• GIVEN TEXT:
╭──

Ronald Reagan picture

Radio Address to the Nation on Arms Control and Reduction

October 22, 1983

My fellow Americans:

I'd like to talk to you today about the deep desire we share to reduce nuclear weapons and to make our world more safe. Just as important I want you to know why, despite all our good faith efforts, we are being frustrated in our goal to negotiate an arms reduction agreement.

No issue concerns me more and has taken up more of my time—not just in meetings with advisers but in deliberations with Members of the Congress and close and constant consultations with our allies—than this quest for a breakthrough on arms reductions. And believe me, I do so willingly, because as your President and also as a husband, father, and grandfather, I know what's at stake for everyone.

The trouble is, the obstacle to that agreement we want so dearly is not Washington, and it never has been; it's Moscow. And that's been the case in all our current arms reduction negotiations with the Soviet Union.

But today I'd like to focus on the longer range INF missile negotiations now underway in Geneva. Some have asked, "If we do want an agreement, why are we, the United States, planning to base new missiles in Europe?" Well, the question reflects some basic misunderstandings. It's been the Soviet Union who's been deploying such forces for a number of years, while the West watched and worried.

In 1977 the Soviets had in place 600 warheads on their longer range INF missiles. More significantly, they began adding the SS-20, a new, highly accurate mobile missile with three warheads, which could reach in minutes every city in Europe and many cities in the Middle East, Africa, and Asia. NATO had no comparable weapons.

In October 1979 Soviet leader Brezhnev announced a balance now exists. The Soviet Union—800 warheads; NATO—zero. Some balance. It was only at this point at the end of 1979 that the NATO alliance, not the United States alone, decided the Soviets' large and growing advantage in both nuclear and conventional forces would threaten our safety. So, the alliance made what was called the "dual-track decision." We would redress the imbalance by deploying comparable weapons, while seeking an agreement at the negotiating table that would eliminate the need for deployment.

╰──

• PROVIDED MATERIAL:
╭──

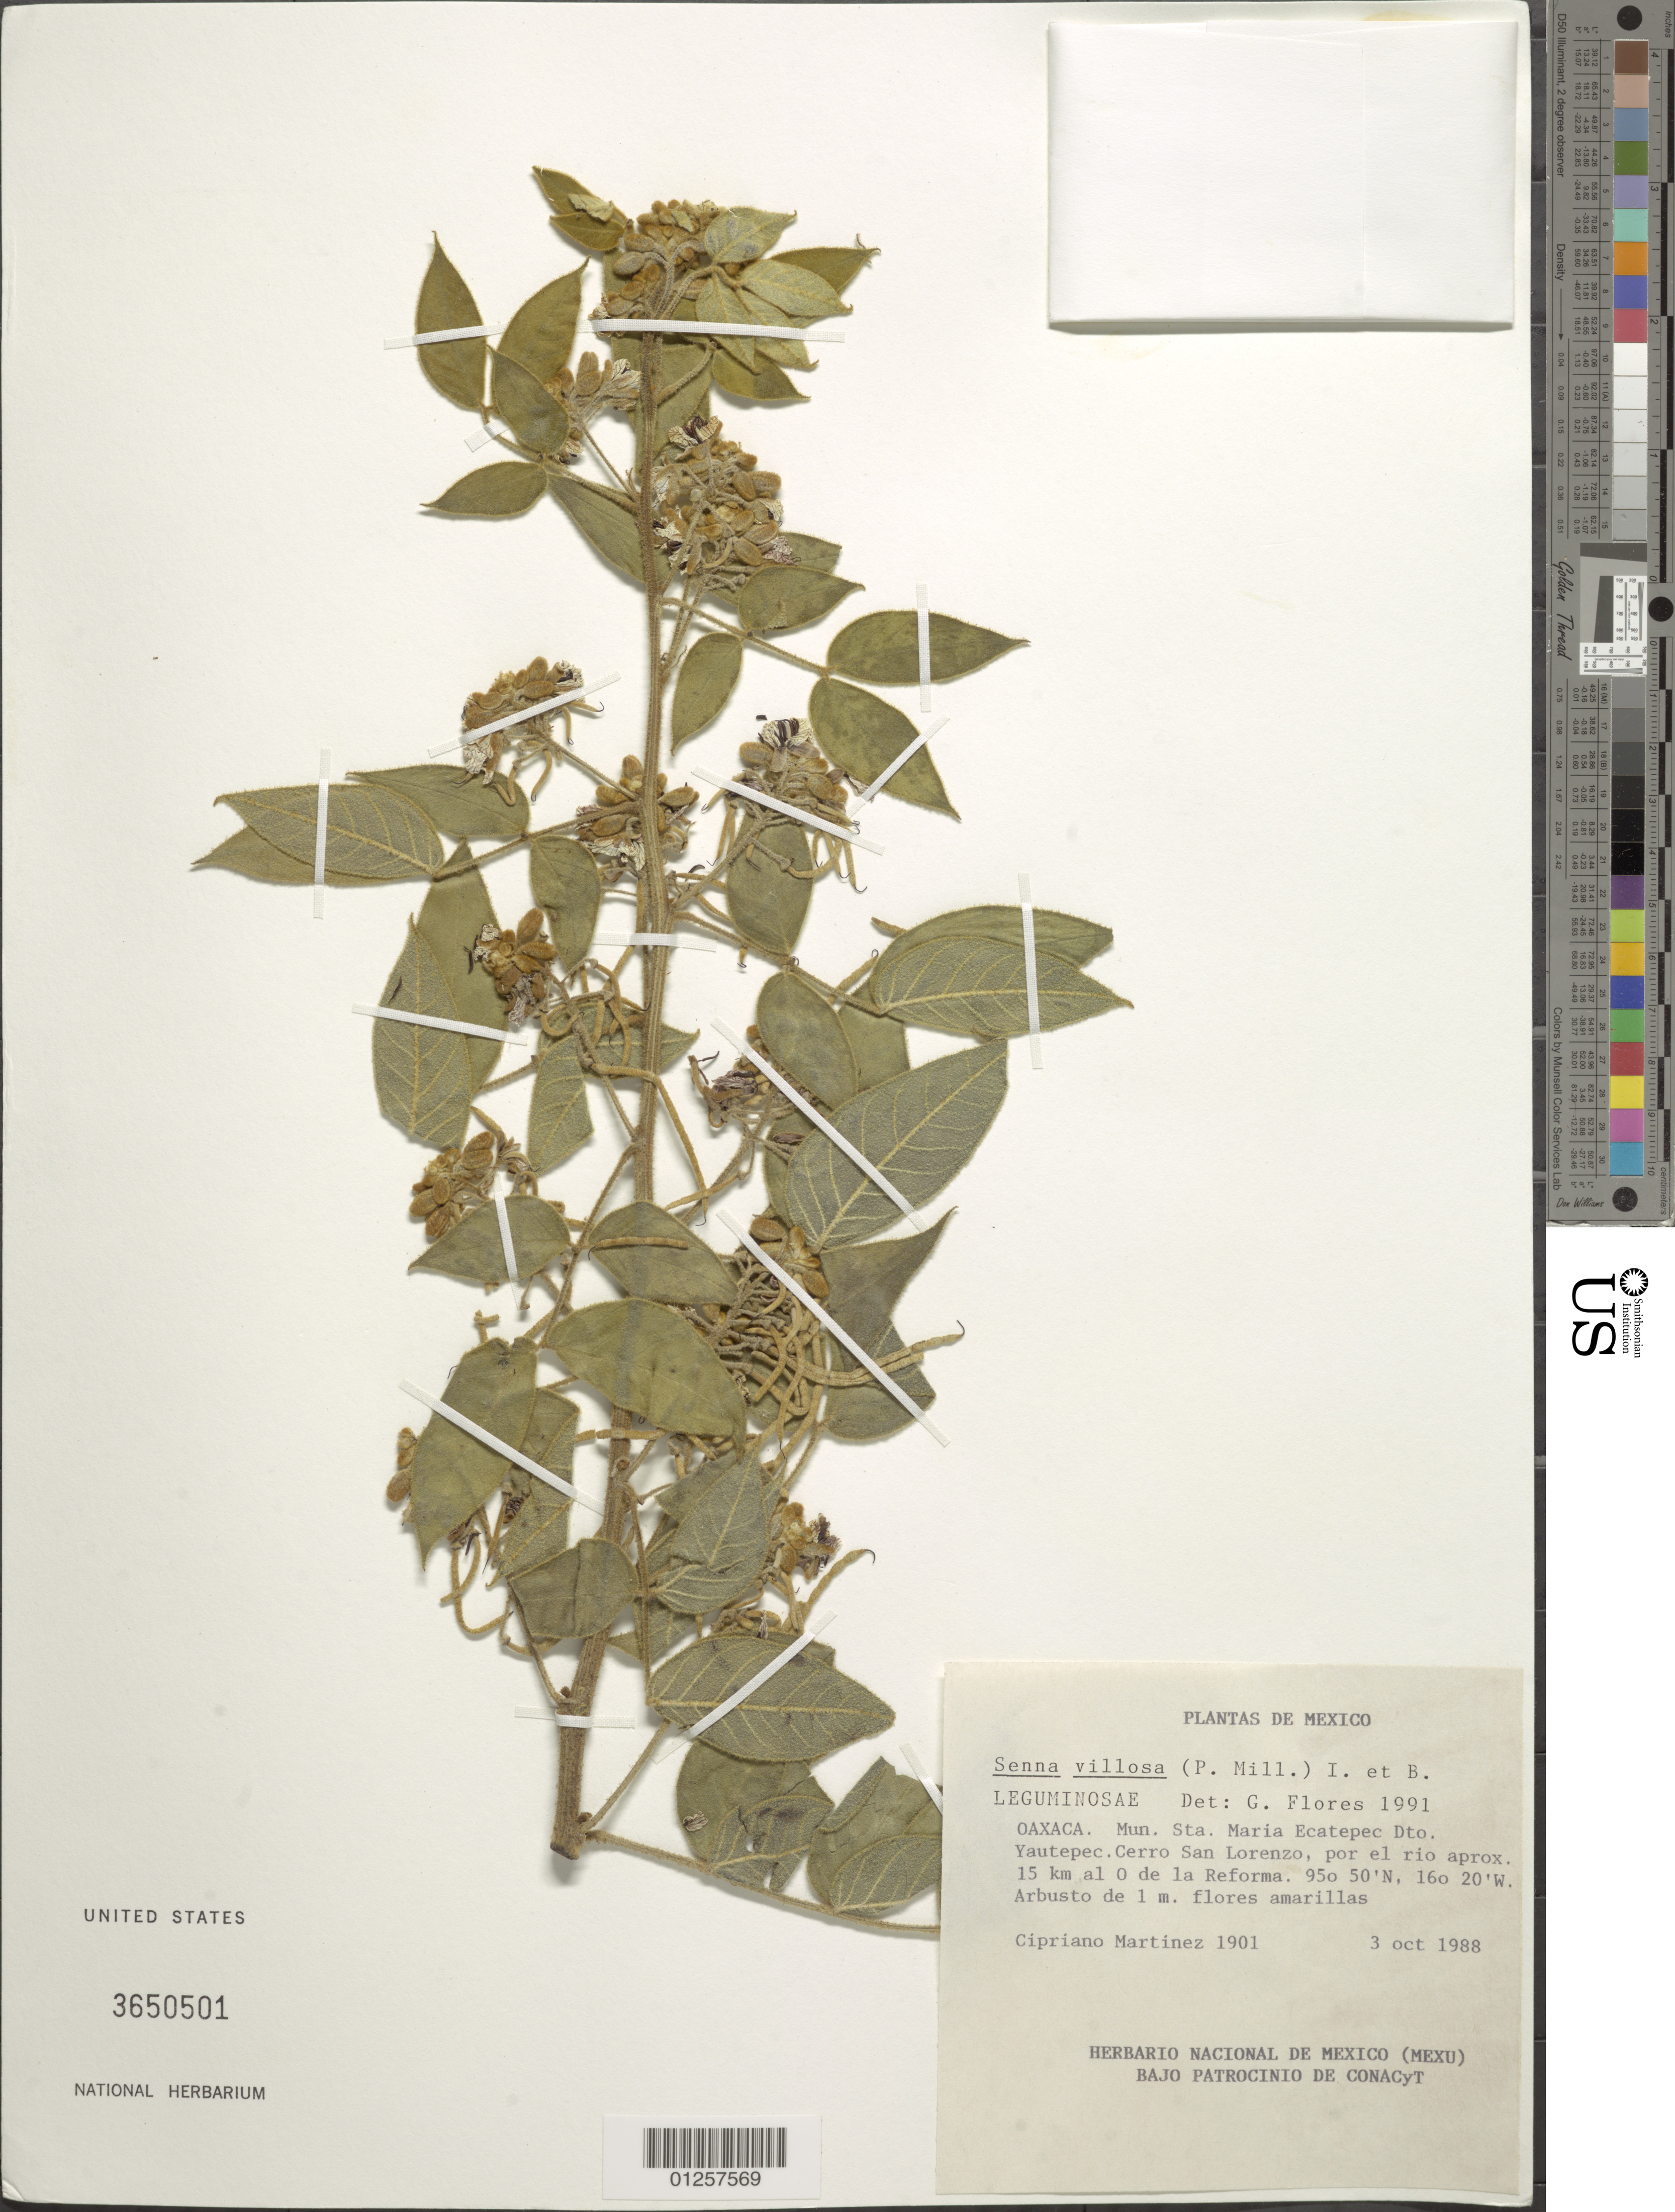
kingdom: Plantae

╰──
╭──

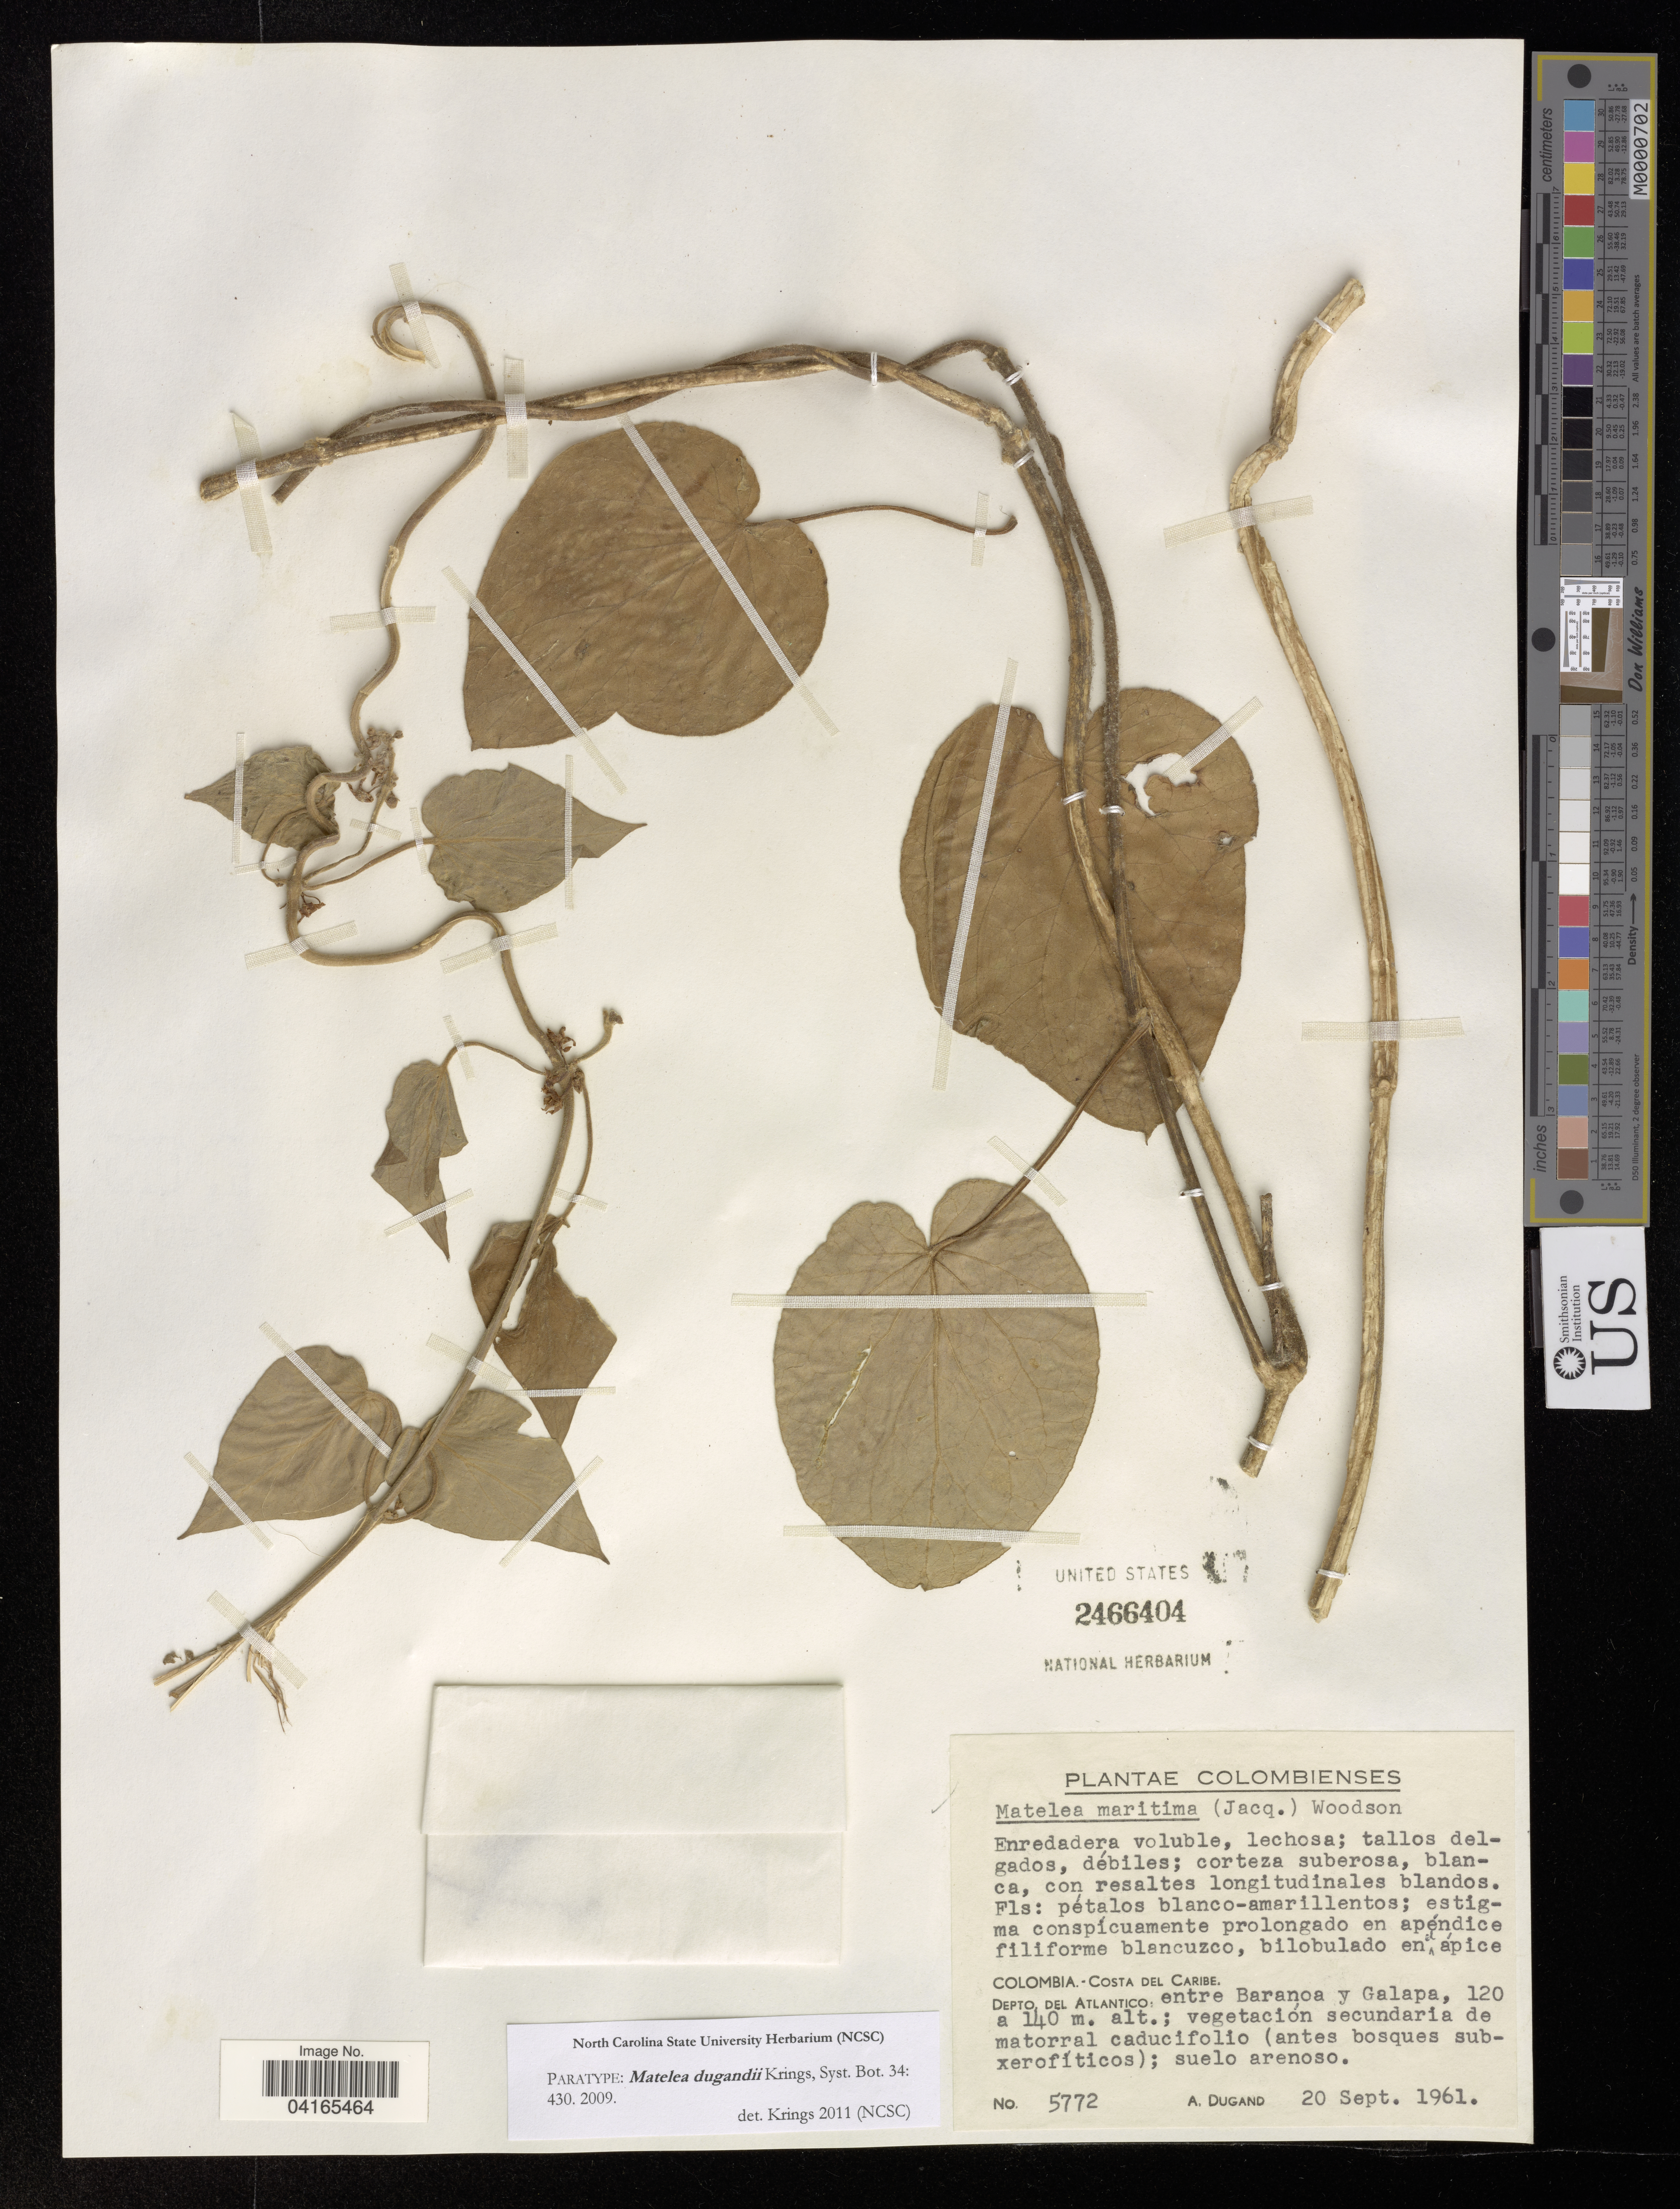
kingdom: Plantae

╰──

• INSTRUCTIONS:
[1] Condense the paragraph of the radio address on arms control that begins "In October 1979 Soviet leader Brezhnev announced" into a bulleted list that keeps its main facts.
[2] Carry the radio address on arms control forward from the point at which it stops, in the same voice.

• TASK-BY-TASK ANSWERS:
[1]
- In October 1979, Soviet leader Brezhnev announced that a balance now existed: 800 Soviet warheads against none for NATO.
- Only then, at the end of 1979, did the NATO alliance, not the United States alone, conclude that the growing Soviet advantage in nuclear and conventional forces would threaten its safety.
- The alliance adopted the "dual-track decision": deploy comparable weapons to redress the imbalance, while seeking a negotiated agreement that would make the deployment unnecessary.

[2]
Nothing more dramatically illustrates our sincere desire for peace than our willingness not to deploy if the Soviets would stop threatening Europe with their missiles. How did the Soviets respond? By adding one new missile every week. They now have 1,300 warheads or more, and that number is growing. NATO still has zero.

All along we've been negotiating in good faith. We asked the Soviets to consider the total elimination of these missiles. It took them less than 24 hours to answer, "Nyet." So we proposed an interim solution, some equal but lower number, and the lower the better. With knee-jerk speed, the same answer came back again, "Nyet." And it's remained the same for all our new proposals, because the Soviets insist on a monopoly of longer range INF missiles. They offer what can only be called "a half-zero option," zero for us, hundreds of warheads for them. As I told the members of the United Nations, that's where things stand today. We will continue our efforts to make the Soviets heed the will of the world, stop stonewalling, and start negotiating in good faith.

But that wish should not become father to the thought. We must look at Soviet words and deeds with a clear head and ask some long overdue questions. Why does a regime which says it seeks peace repeatedly reject equitable proposals that would preserve peace? What are we to think of Soviet threats against NATO countries: warning Turkey it could become "a nuclear cemetery;" telling Scandinavian countries they are "a bridgehead for aggression;" and advising West Germany if new missiles are deployed, the military threat to it will grow manifold?

These are not words of a peacemaker but of a nation bent on intimidation. It is inconceivable that any Western leader would make such crude and provocative threats.

Finally, what is the credibility of a regime which exploits peace demonstrations in the West, but brutally puts down any demonstration for reduced weaponry in its own country? As President Mitterrand of France recently observed, "Pacifism is in the West, and Euro-missiles are in the East. I consider that an unequal relationship."

My fellow Americans, the values of Western civilization and the beliefs that bind free people together are being tested. The Soviets are engaged' in a campaign to intimidate the West, but it will not work. At home, bipartisan support in the Congress remains strong. And the unity of our NATO alliance will not break. Just this week, Prime Minister Craxi of Italy visited the White House and assured me of Italy's continued staunch support. Earlier this year, at the Williamsburg summit, the leaders of the industrialized nations agreed the policy is correct, fair, and should go forward. The spirit of Williamsburg is as strong as ever.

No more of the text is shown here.